Jury deliberating in Dugan hearing

November 10, 2009 (CHICAGO) There will be no verdict in the case on Tuesday night.

A judge had told ABC7 that there was a verdict in the case late Tuesday. However, after assembling everyone back in the courtroom, the jury said they needed a few more minutes. The judge left the bench to speak to the jury. He then announced that the jury would retire for the evening. The jury will continue deliberations on Wednesday.

The jury is deciding whether to sentence Dugan to life in prison or give him the death penalty.

Dugan pleaded guilty in July to the murder of 10-year-old Jeanine Nicarico.

On Tuesday afternoon, Jeanine's father, Tom, read a brief statement, thanking jurors for their service over the last five weeks and thanking all of the people in the community, their friends, their family and many others who have helped the family over these 26 years maintain themselves and continue with strength and resilience.

"Words do not convey the gratitude and empathy we feel towards those very brave women, Dugan's surviving victims, who came forward and testified during these proceedings. They tore off the scabs from the emotional and psychological wounds which they've been trying to heal for many years. They exposed the rawness of their very personal pain and revisited the humiliations and inner fears in an effort to ease ours," said Tom Nicarico.

Everyone agrees that Brian Dugan is a psychopath and always has been. But Dugan's lawyers argued that his brain is wired abnormally and that his horrific crimes were the product of uncontrollable impulses brought on by a physical defect.

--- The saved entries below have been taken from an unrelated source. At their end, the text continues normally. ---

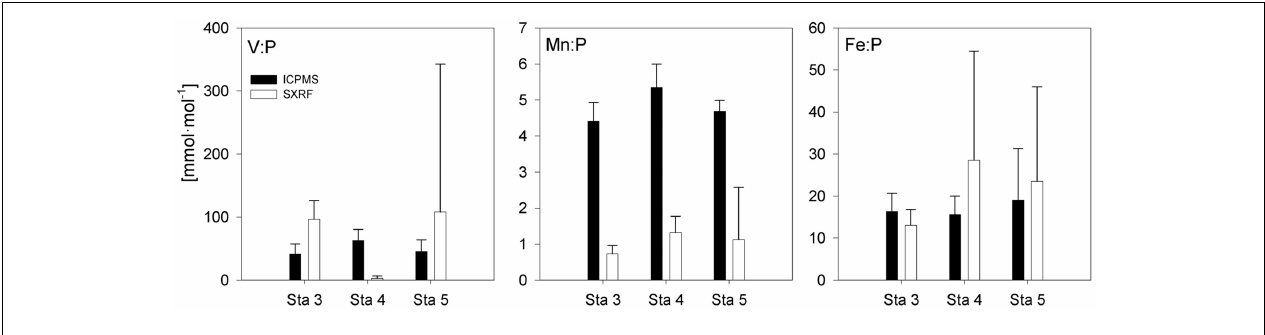
FIGURE 2 | P-normalized metal quotas of Trichodesmium as determined by ICP-MS and SXRF on samples collected at the same station. The bars are means ± SD for replicate filters (ICP-MS) or for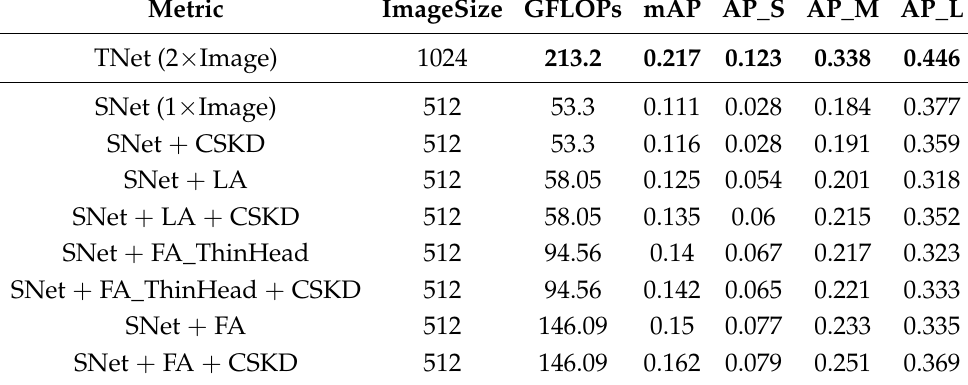
Table 3. Ablation experiment of distillation results. Layer Adaption (LA) and Feature Layer Align- ment (FA) are used to align the output feature maps of the student net (SNet) and the teacher net (TNet), and then cross-scale knowledge distillation (CSKD) is carried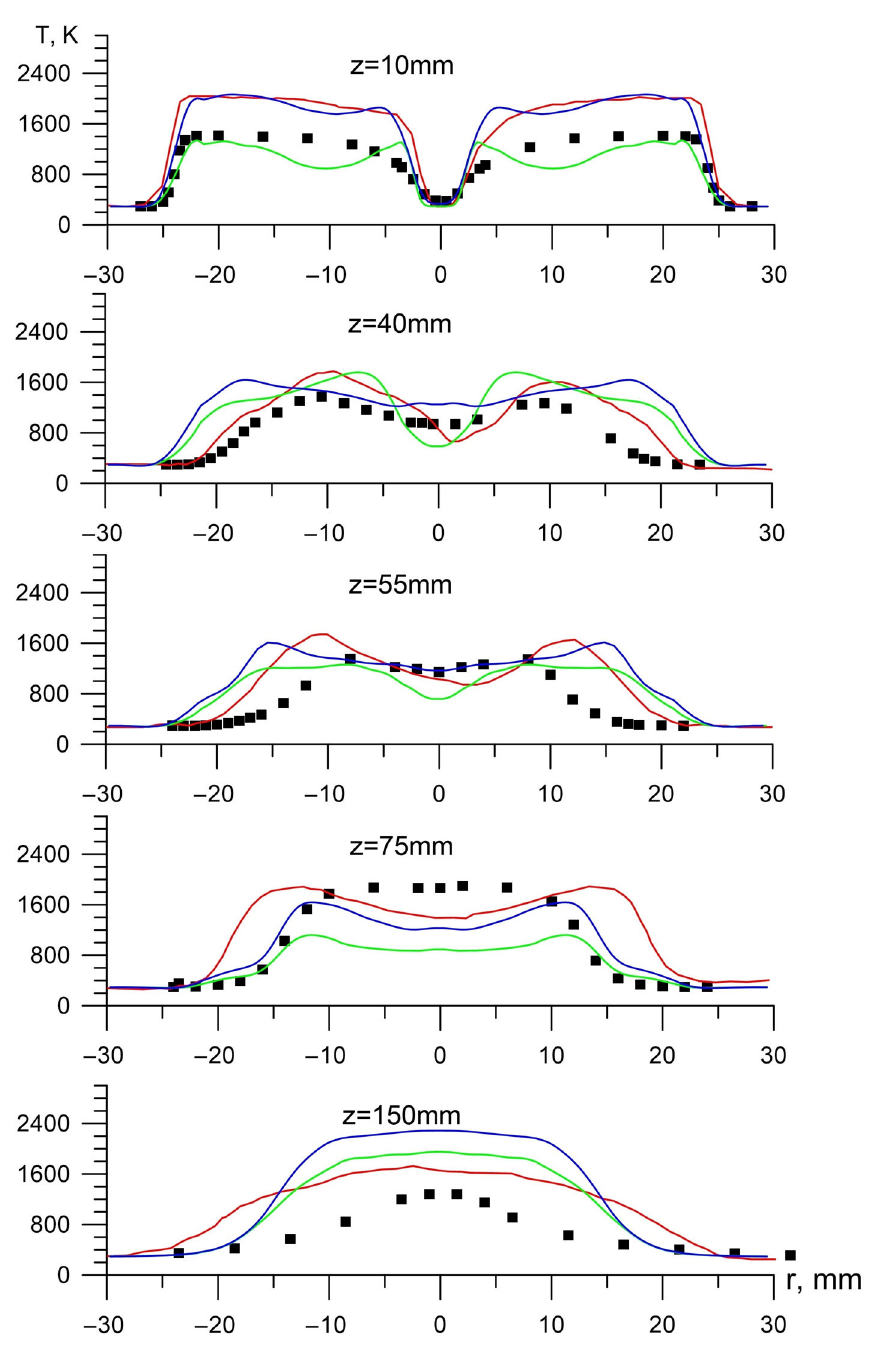
Figure 10. Comparison of the average temperature profiles. Designations as in Figure 6.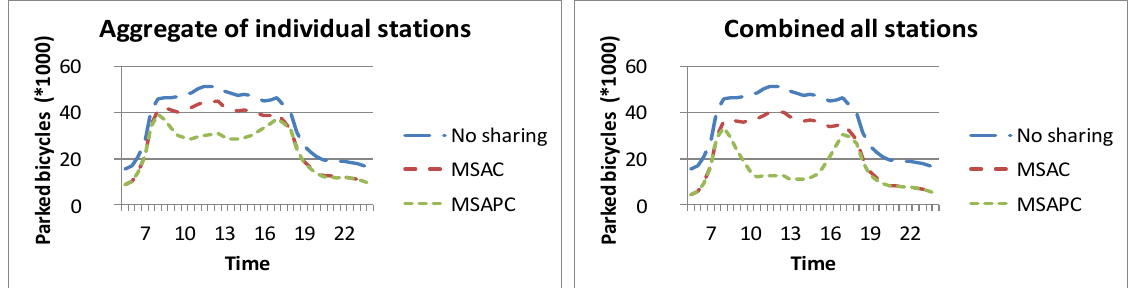
Figure 5. Distribution of parked bicycles over time for different sharing cases, central stations of other large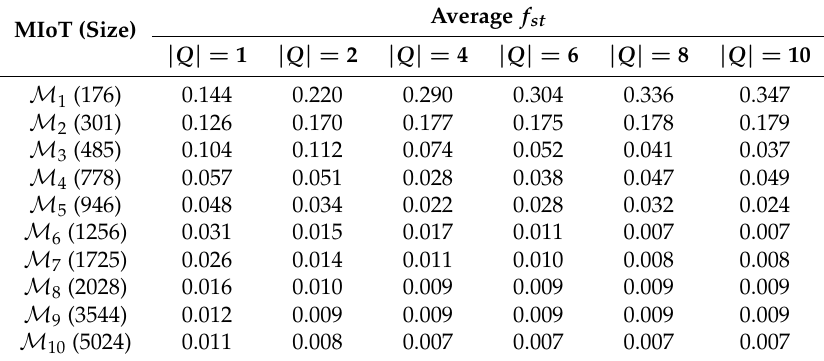
Table 10. Average values of f st against the size of MIoTs and queries used to generate the virtual IoTs (supervised approach).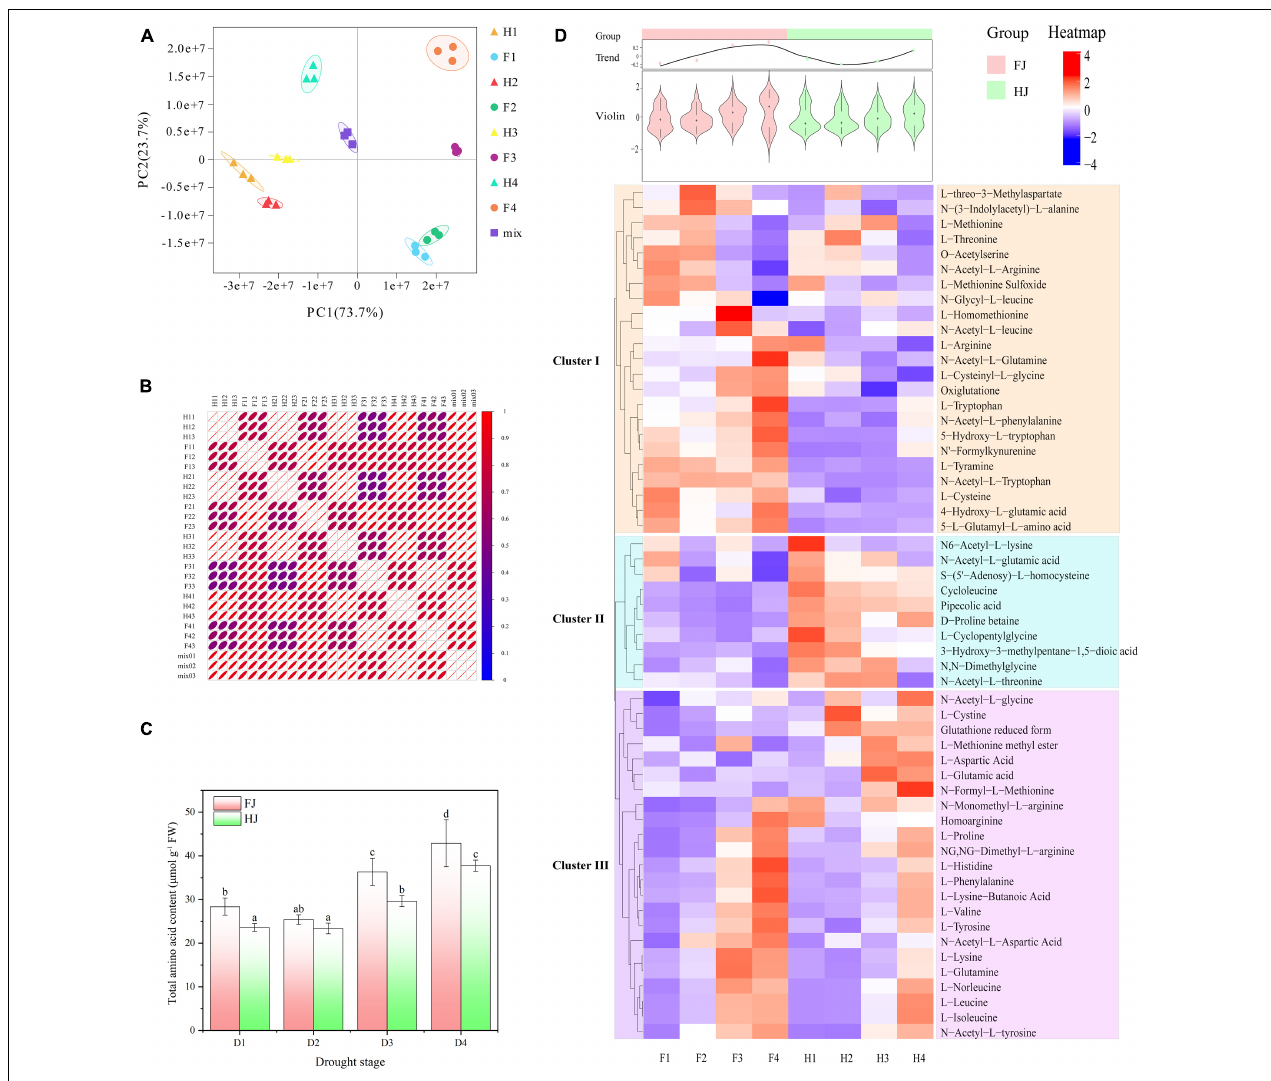
FIGURE 1 | Amino acid profile analysis in ZB leaves under drought stress. (A) Principle component analysis (PCA) of 24 ZB leaf samples. (B) Intragroup correlation analysis of 24 ZB leaf samples. (C) Total amino acid content of ZB leaves under progressive drought stress. Red columns indicating the total amino acid content in ZB cultivar FJ; green columns indicating the total amino acid content in ZB cultivar HJ. D1, D2, D3, and D4 indicating the ZB leaves sampled 0, 6, 9, and 15 days after drought treatment. (D) Hierarchical clustering heatmap analysis (HCA) indicating the abundance of 56 individual amino acids in ZB leaves. Red and blue representing the high and low amino acid abundance, respectively. The above violin diagram and curve chart indicating the total variation in the 56 individual amino acids. F1, F2, F3, and F4 indicating the FJ samples in D1, D2, D3, and D4, respectively; H1, H2, H3, and H4 indicating the HJ samples in D1, D2, D3, and D4,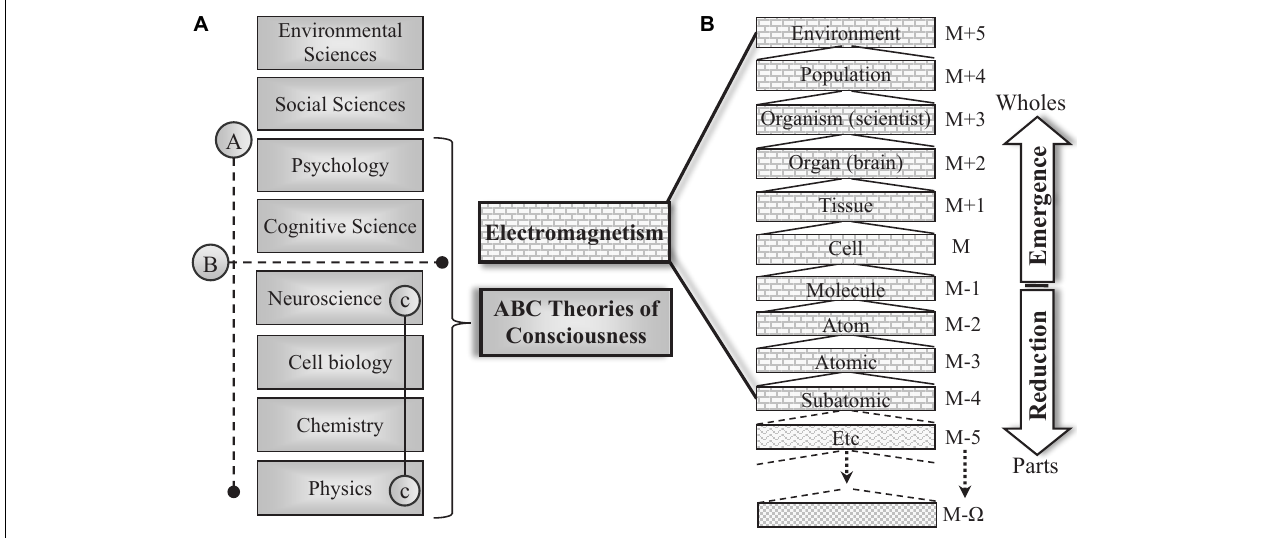
FIGURE 2 | (A) The organizational hierarchy of sciences in the lineage relevant to the study of the brain, consciousness, cognition, intelligence, and behavior. Line A shows the hierarchy of the sciences tackling consciousness. Line B depicts the upper boundary of the physical sciences. Line C shows the connection between neuroscience and the standard model of particle physics that is central to Parts I and II. (B) The natural hierarchy identified by scientists beneath line B. Each layer of description is constructed from within the hierarchy by scientists within layer [M + 3]. The specific case shown leads deep into the ultra-structure of the notional brain of the particular observing/describing scientist. Each layer is a collection of weakly emergent “wholes” comprised of members of all the layers below. Based on Hales (2014, Figure 10.1). See also Feinberg (2011, Figure 7) and Bongard and Levin (2021, Figure 1) and hierarchy theory in general (Koestler, 1967, 1978; Grobstein, 1973; Pattee, 1973; Simon, 1973; Allen and Starr, 1982; Salthe, 1985; Ahl and Allen, 1996).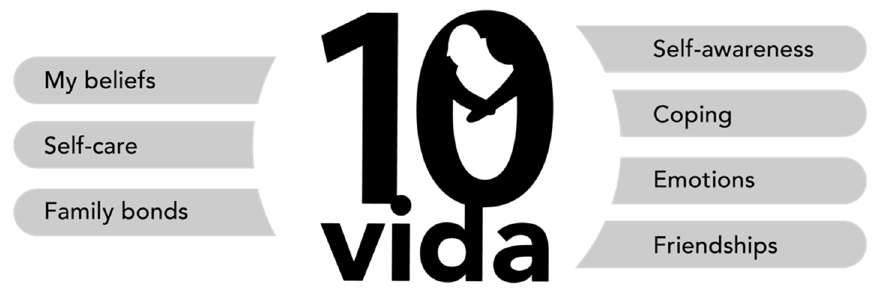
Table 2. 10Vida program summary. Sessions and objectives.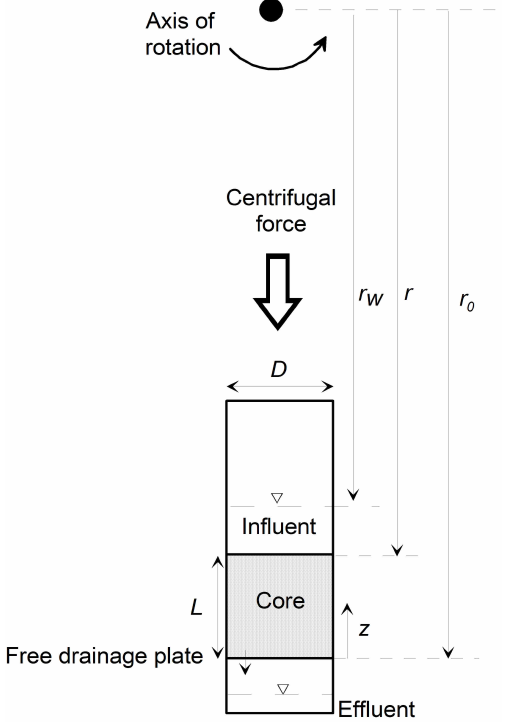
Figure 2. Cross sectional diagram of a core sample subjected to centrifugal force, with a free drainage boundary condition at the base of the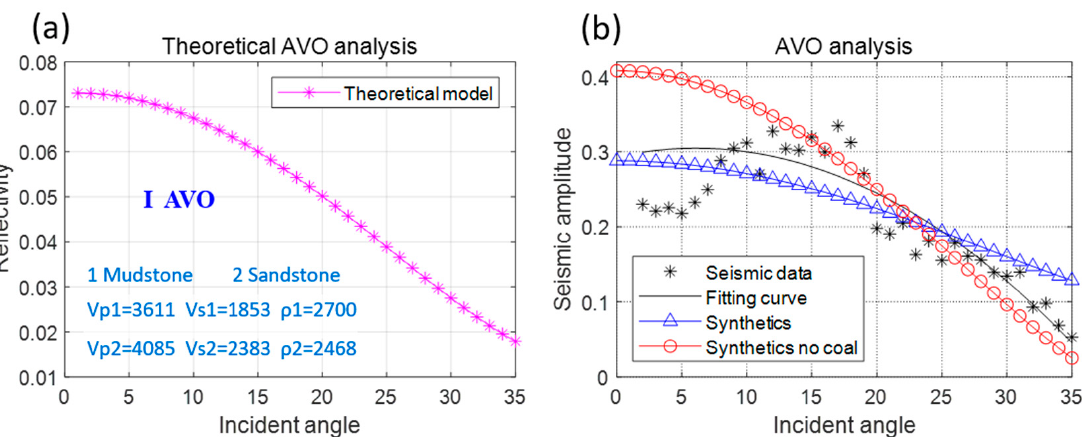
Figure 19. AVO response of the top interface of a water-bearing sandstone: ( a ) Theoretical analysis; ( b ) AVO analysis.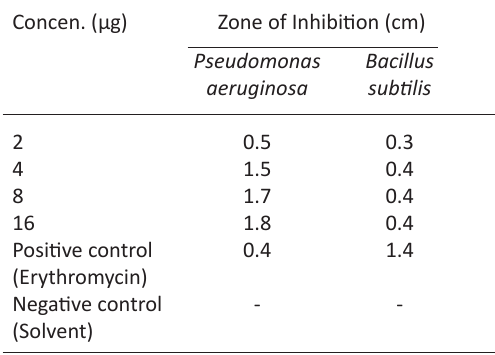
Table 1. Antibacterial activity of crude silver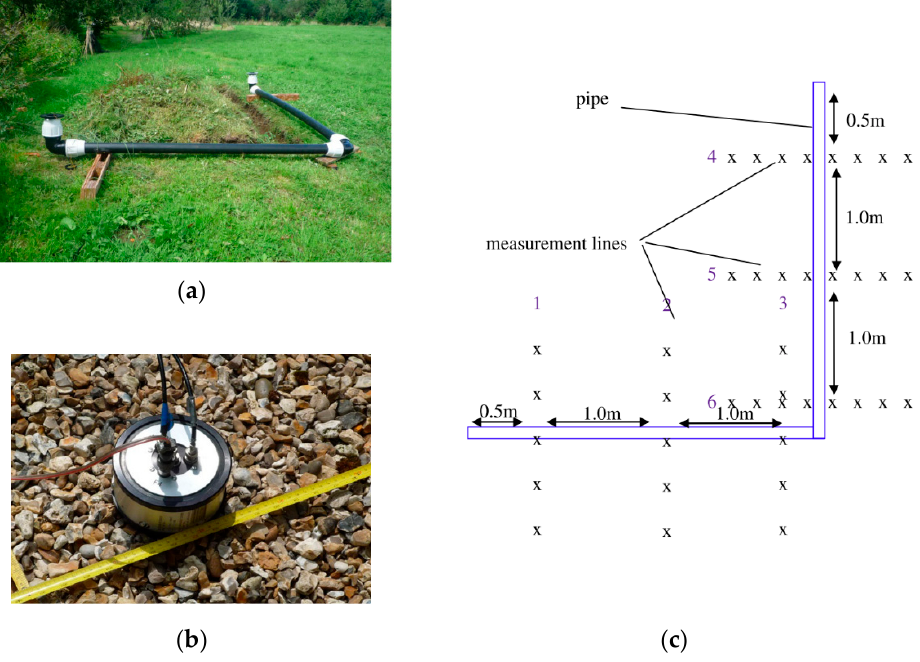
Figure 9. Point vibration measurements: ( a ) pipe rig prior to burial; ( b ) acoustic source (shaker); ( c ) measurement lines (the cross are for illustrative purposes only) [90].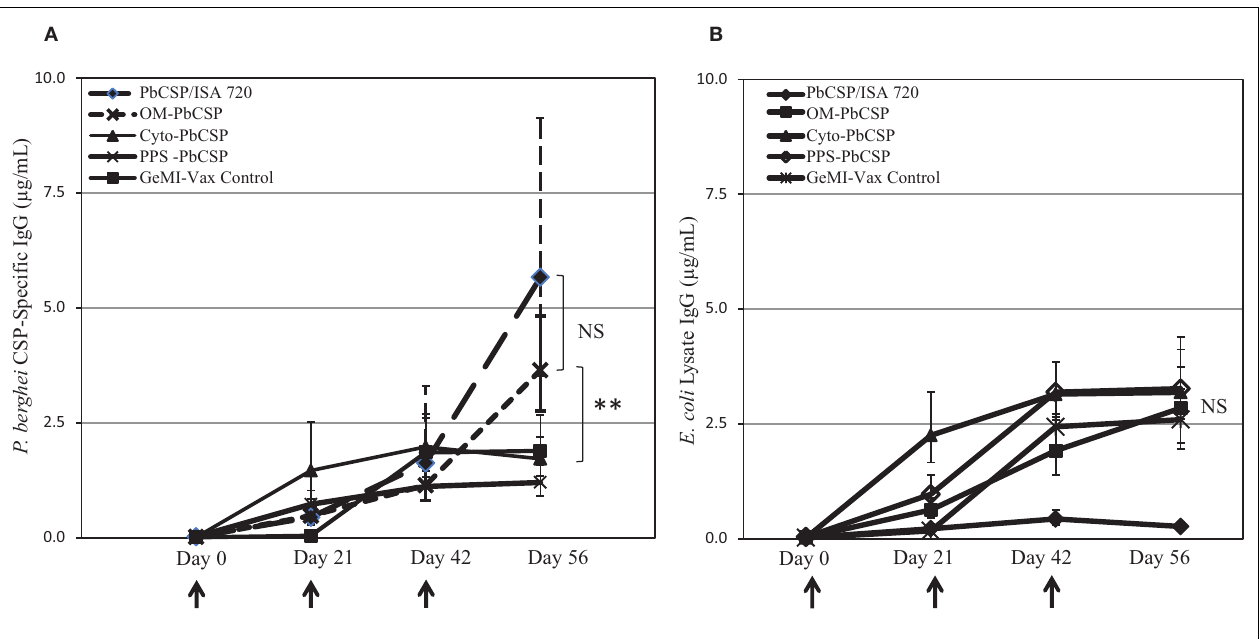
Data are expressed as geometric mean in µ g/mL of antigen-specific IgG ( n = 15 mice/group), and the error bars indicate the 95% confidence interval. NS denotes not statistically significant. Asterisk indicates statistical significance, ** p < 0.001; Kruskal–Wallace One-Way Analysis ofVariance on Ranks.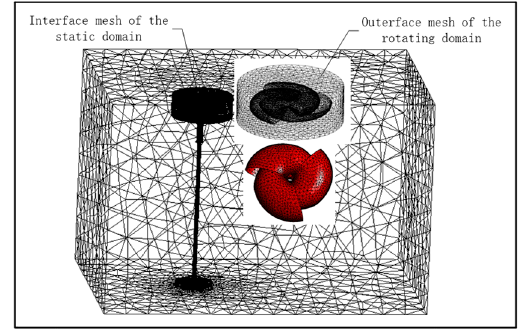
Figure 4. Schematic diagram of meshing.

Defense attorney Bob Miller asked the jury, "how many of you believe that Brian Dugan went to the Nicarico home in February of 1983 to murder a little girl? He went there to burglarize the house." The horrible murder of Jeanine was, Miller said, an impulsive act committed in broad daylight, as were most of his crimes. There was no forethought, no planning, and no mental capacity to understand emotion and empathy.

In arguing to spare Dugan the death penalty, Miller said, "no one is saying he's insane or not legally responsible, but he won't be walking among us. He'll in Hotel Pontiac."

As for closure, Miller said there will never be closure for the victims and their families, and Brian's death won't change that.

But prosecutor Michael Wolf repeatedly characterized Dugan as a cunning liar, a con man who is about self-preservation, a manipulator who is not a Jekyll and Hyde, but a heinous criminal who could control his impulses and made choices. When he killed Jeanine, Wolf said Dugan was methodical, he had a motive, a design and a desire. He concealed the murder and cared not a wit when two others were sent to death row for the murder.

For a helpless 10-year-old so murdered 26 years ago, it was DNA that ultimately tied Dugan to the crime. Pointing at the now 54-year-old Dugan, who sat stone-faced throughout, Wolf said, "she got you, Dugan."

Steve Greenberg, Dugan's lead attorney, said to the jury on afternoon, "your decision is whether or not to put a mentally ill man to death. Death is not the appropriate sentence.

The DuPage state's attorney Joe Birkett said death is the only appropriate sentence for a serial killer who committed the worst kind of crime.